Return every line in the entries below where the word "shoulder" shows up.

### Information given
━━━

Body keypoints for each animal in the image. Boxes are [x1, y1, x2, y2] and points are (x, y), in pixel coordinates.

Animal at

━━━

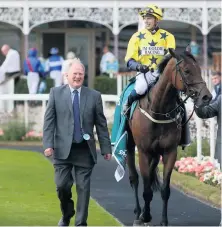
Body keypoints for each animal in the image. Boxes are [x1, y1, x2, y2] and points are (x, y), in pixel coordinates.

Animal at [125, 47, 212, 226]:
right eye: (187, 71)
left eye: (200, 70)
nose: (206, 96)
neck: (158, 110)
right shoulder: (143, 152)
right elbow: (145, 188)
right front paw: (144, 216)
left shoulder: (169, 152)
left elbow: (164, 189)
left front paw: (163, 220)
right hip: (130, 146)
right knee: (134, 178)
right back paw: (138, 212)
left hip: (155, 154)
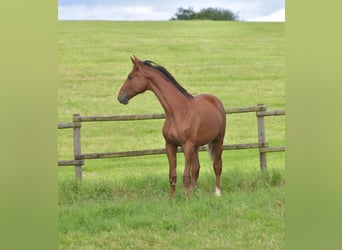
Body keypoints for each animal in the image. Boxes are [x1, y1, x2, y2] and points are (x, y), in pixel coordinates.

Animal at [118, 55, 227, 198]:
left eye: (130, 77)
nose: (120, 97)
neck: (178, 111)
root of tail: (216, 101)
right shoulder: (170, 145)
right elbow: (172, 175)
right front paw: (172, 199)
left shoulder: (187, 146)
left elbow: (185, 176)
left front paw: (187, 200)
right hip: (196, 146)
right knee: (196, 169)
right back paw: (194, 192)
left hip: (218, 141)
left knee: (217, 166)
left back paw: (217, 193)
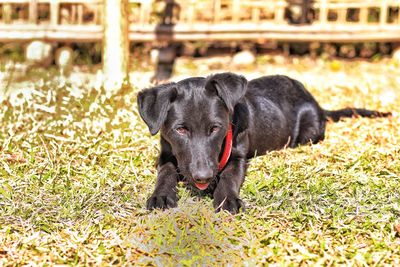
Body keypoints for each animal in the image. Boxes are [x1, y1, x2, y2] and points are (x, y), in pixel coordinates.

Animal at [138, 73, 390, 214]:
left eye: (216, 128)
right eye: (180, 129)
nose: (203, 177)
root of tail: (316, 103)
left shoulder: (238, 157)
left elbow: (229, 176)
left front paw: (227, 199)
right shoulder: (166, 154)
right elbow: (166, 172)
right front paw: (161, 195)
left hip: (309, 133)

━━━

### Response to this task
right shoulder: (143, 152)
left shoulder: (169, 152)
right shoulder: (170, 145)
left shoulder: (187, 146)
left shoulder: (238, 157)
right shoulder: (166, 154)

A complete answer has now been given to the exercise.